§ **WORK INSTRUCTION**:
Your job here is to restate every record exactly, pictures excluded.

[Page images and extracted text]
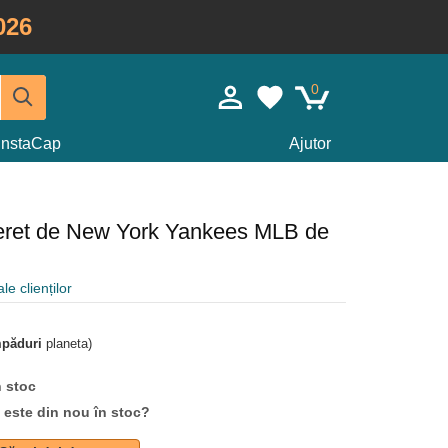
026
0
InstaCap
Ajutor
eret de New York Yankees MLB de
le clienților
mpăduri
planeta)
n stoc
d este din nou în stoc?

§ **ANSWER FOR THE TASK**:
026
0
InstaCap
Ajutor
eret de New York Yankees MLB de
le clienților
mpăduri
planeta)
n stoc
d este din nou în stoc?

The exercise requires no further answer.